Y Ferpierre, a pesar de estar acostumbrado desde hacía largo tiempo al espectáculo del dolor, se sentía conmovido al pensar cuán amarga debía haber sido la pena de esa creyente. Para que transcribiera semejantes palabras, cada una de las cuales debía ofenderla como un insulto y espantarla como una blasfemia; para que reconociera que Zakunine tenía razón, era preciso que la infeliz se condenara sin ninguna excusa, que se juzgase perdida sin la menor esperanza. Debía haber reconocido, por fin, que la ilusión de redimir una alma y el deseo de hacer el bien habían sido simples pretextos, que en su amor, que en todos los amores, que en toda la vida, no oímos más voz que la de los instintos ínfimos. Y ese era el resultado: ella, que quería hacer que su amante volviera a tener creencias, ella que quería atraerle a su propia fe, se veía empujada a la duda, a la negación. ¡En vez de curar al enfermo, éste la había contagiado su mal; en vez de purificar al réprobo, se encontraba contaminada por su contacto!

Pero ¿podría, en realidad, renegar por largo tiempo las creencias de toda su vida? En esa frase en que daba la razón al negador ¿hasta qué punto intervenía la ironía? Mientras ella le hablaba de su amor, él aducía argumentos escépticos, cínicos y casi preveía que iba a ser traicionado; esto era suficiente para que la desgraciada se escarneciera a sí misma; pero ¿qué pensaba de la posibilidad de la traición? ¿Reconocía que, por una lógica fatal, a su primer error debía seguir un segundo y un tercero, o por el contrario, se rebelaba contra esta lógica?
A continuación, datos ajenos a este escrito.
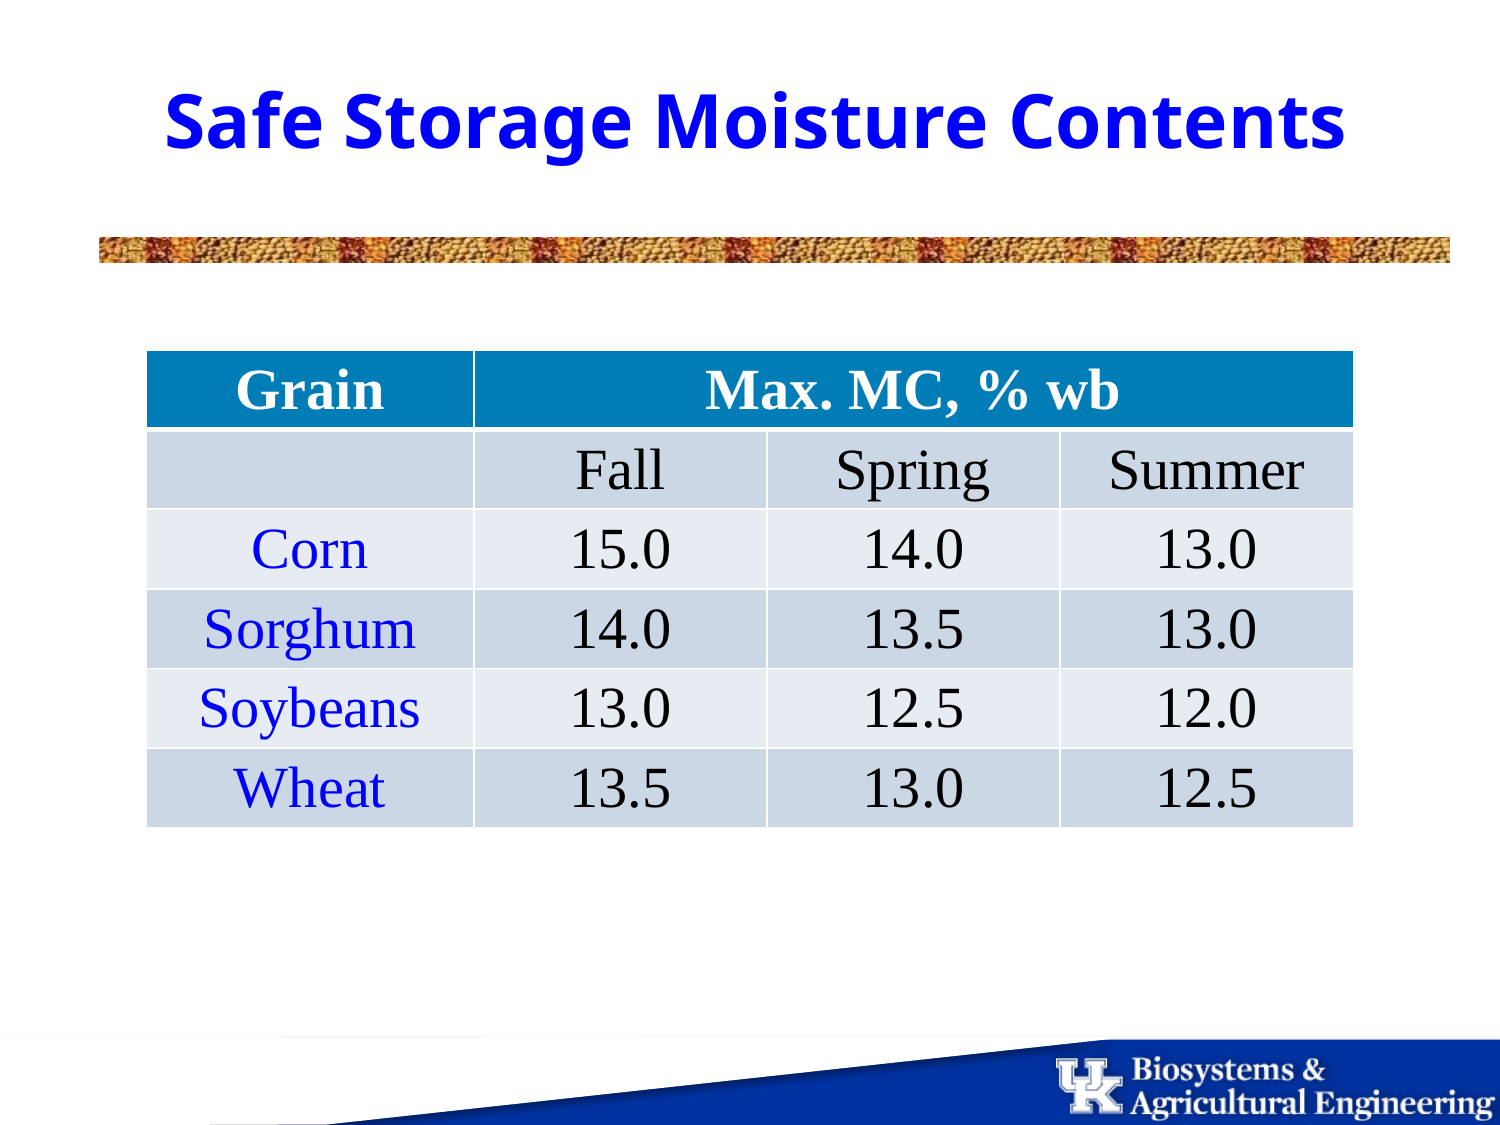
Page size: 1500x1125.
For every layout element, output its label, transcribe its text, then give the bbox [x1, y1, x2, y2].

table_header Grain [147, 351, 473, 427]
table_cell Summer [1061, 432, 1353, 508]
table_cell 14.0 [768, 510, 1059, 588]
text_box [99, 237, 1451, 263]
table_cell 13.5 [768, 590, 1059, 668]
table_cell Sorghum [147, 590, 473, 668]
table_cell Soybeans [147, 669, 473, 747]
table_cell Spring [768, 432, 1059, 508]
table_cell 13.5 [475, 749, 766, 827]
table_cell 15.0 [475, 510, 766, 588]
table_cell 12.5 [1061, 749, 1353, 827]
table_cell 14.0 [475, 590, 766, 668]
table_cell 13.0 [768, 749, 1059, 827]
table_cell [147, 432, 473, 508]
table_cell 12.0 [1061, 669, 1353, 747]
table_cell Corn [147, 510, 473, 588]
table_cell 13.0 [1061, 590, 1353, 668]
title Safe Storage Moisture Contents [99, 62, 1413, 175]
table_cell 12.5 [768, 669, 1059, 747]
table_cell Wheat [147, 749, 473, 827]
picture [1056, 1052, 1500, 1124]
table_cell 13.0 [475, 669, 766, 747]
table_header Max. MC, % wb [475, 351, 1353, 427]
table_cell 13.0 [1061, 510, 1353, 588]
table_cell Fall [475, 432, 766, 508]
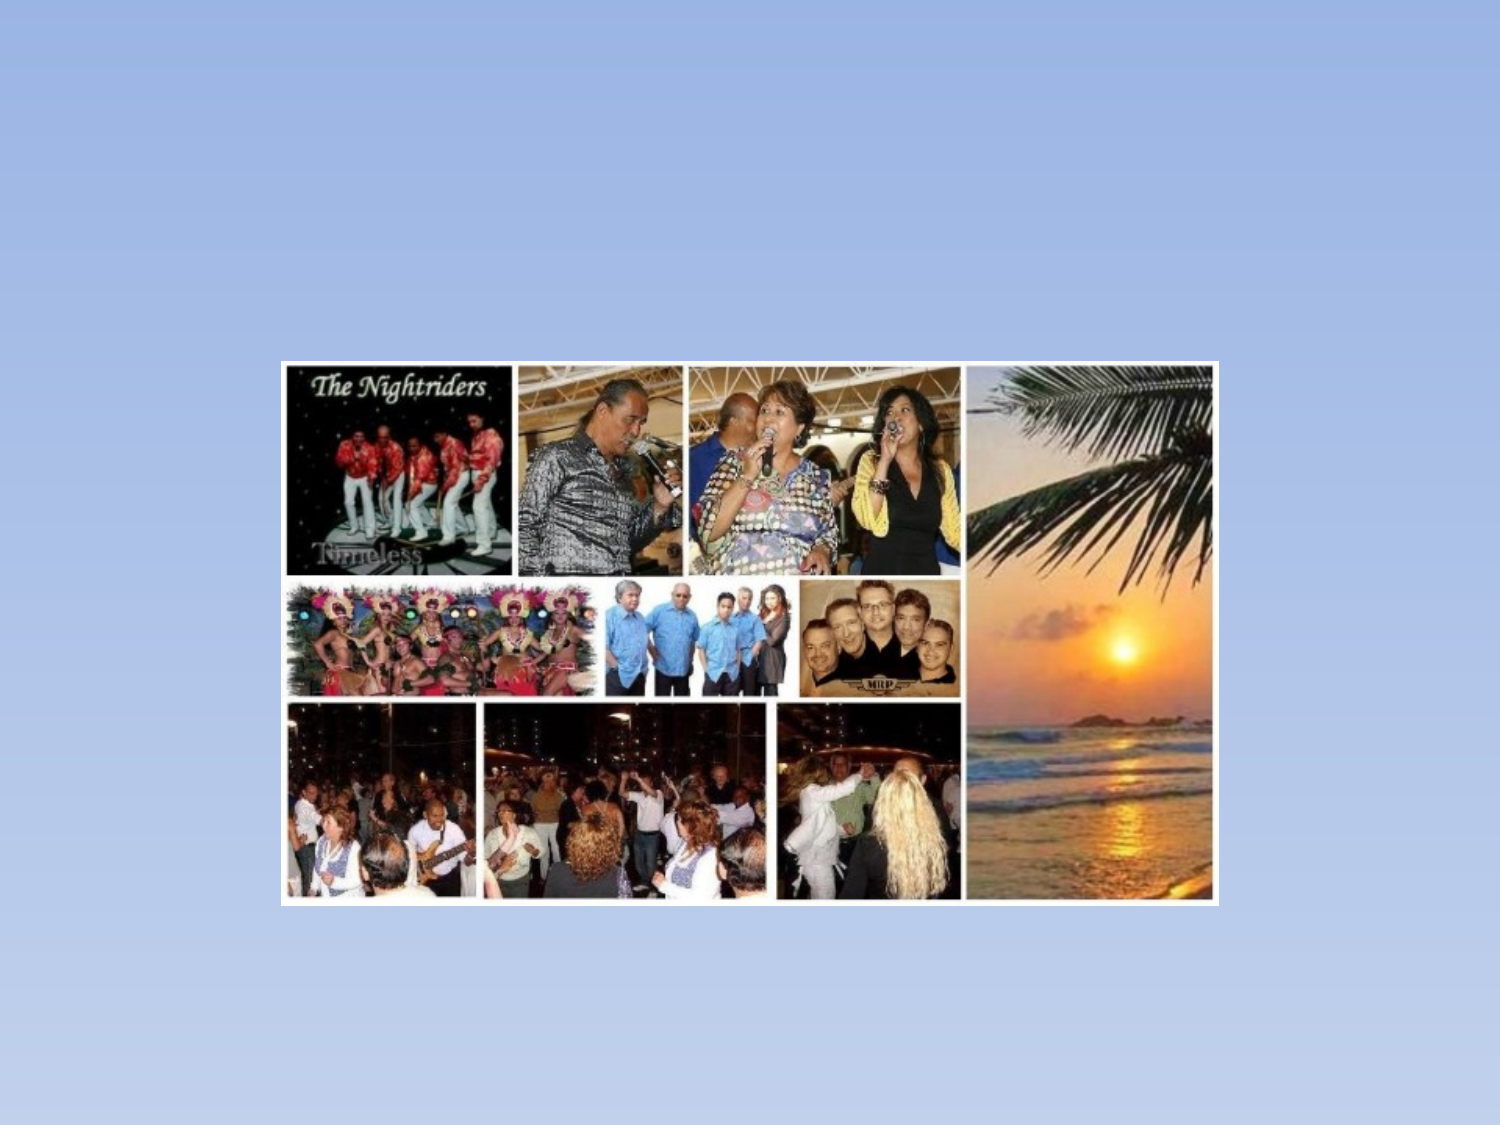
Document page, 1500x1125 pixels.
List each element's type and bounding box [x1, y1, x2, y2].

Allí estaba el problema moral, cuya solución habría aclarado el misterio judicial.

Y la curiosidad de Ferpierre crecía, la atención que prestaba a las confesiones de la muerta se redoblaba.

«¡Qué desastre para una madre, tener que despreciar a su propio hijo, al vivo fruto de sus entrañas, a la mejor parte de su ser!

»La desgracia de la vida consiste en la idea de la felicidad.